TASK INSTRUCTIONS:
Output each line from the beginning of the items through the line containing "este artículo, exploraremos" as a JSON list of strings, with one string per line and blank lines omitted.

TASK INPUT:
● ● ● ●

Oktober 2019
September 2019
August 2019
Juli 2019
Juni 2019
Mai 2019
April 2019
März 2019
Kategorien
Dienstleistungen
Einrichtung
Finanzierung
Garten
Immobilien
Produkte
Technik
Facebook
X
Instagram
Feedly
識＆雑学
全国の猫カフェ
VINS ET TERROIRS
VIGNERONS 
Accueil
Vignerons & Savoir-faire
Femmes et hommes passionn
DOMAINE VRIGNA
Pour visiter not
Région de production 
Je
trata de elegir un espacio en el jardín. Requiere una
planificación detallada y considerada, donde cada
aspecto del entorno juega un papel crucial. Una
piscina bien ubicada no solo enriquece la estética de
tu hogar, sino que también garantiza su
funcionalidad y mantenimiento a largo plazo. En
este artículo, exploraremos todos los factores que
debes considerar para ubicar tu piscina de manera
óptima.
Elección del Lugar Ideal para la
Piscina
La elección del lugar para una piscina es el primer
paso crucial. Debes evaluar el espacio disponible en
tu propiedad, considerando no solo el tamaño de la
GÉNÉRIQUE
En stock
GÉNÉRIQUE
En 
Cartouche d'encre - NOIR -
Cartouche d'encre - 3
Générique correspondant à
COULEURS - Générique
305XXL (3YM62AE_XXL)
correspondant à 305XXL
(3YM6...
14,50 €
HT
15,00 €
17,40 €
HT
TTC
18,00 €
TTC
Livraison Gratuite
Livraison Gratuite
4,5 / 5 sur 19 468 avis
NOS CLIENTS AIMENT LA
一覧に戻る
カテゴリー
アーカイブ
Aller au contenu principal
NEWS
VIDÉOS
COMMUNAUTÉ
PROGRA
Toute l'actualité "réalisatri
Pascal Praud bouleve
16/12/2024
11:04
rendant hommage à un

● ● ● ●

RESULT FOR THIS EXERCISE:
[
  "Oktober 2019",
  "September 2019",
  "August 2019",
  "Juli 2019",
  "Juni 2019",
  "Mai 2019",
  "April 2019",
  "März 2019",
  "Kategorien",
  "Dienstleistungen",
  "Einrichtung",
  "Finanzierung",
  "Garten",
  "Immobilien",
  "Produkte",
  "Technik",
  "Facebook",
  "X",
  "Instagram",
  "Feedly",
  "識＆雑学",
  "全国の猫カフェ",
  "VINS ET TERROIRS",
  "VIGNERONS ",
  "Accueil",
  "Vignerons & Savoir-faire",
  "Femmes et hommes passionn",
  "DOMAINE VRIGNA",
  "Pour visiter not",
  "Région de production ",
  "Je",
  "trata de elegir un espacio en el jardín. Requiere una",
  "planificación detallada y considerada, donde cada",
  "aspecto del entorno juega un papel crucial. Una",
  "piscina bien ubicada no solo enriquece la estética de",
  "tu hogar, sino que también garantiza su",
  "funcionalidad y mantenimiento a largo plazo. En",
  "este artículo, exploraremos todos los factores que"
]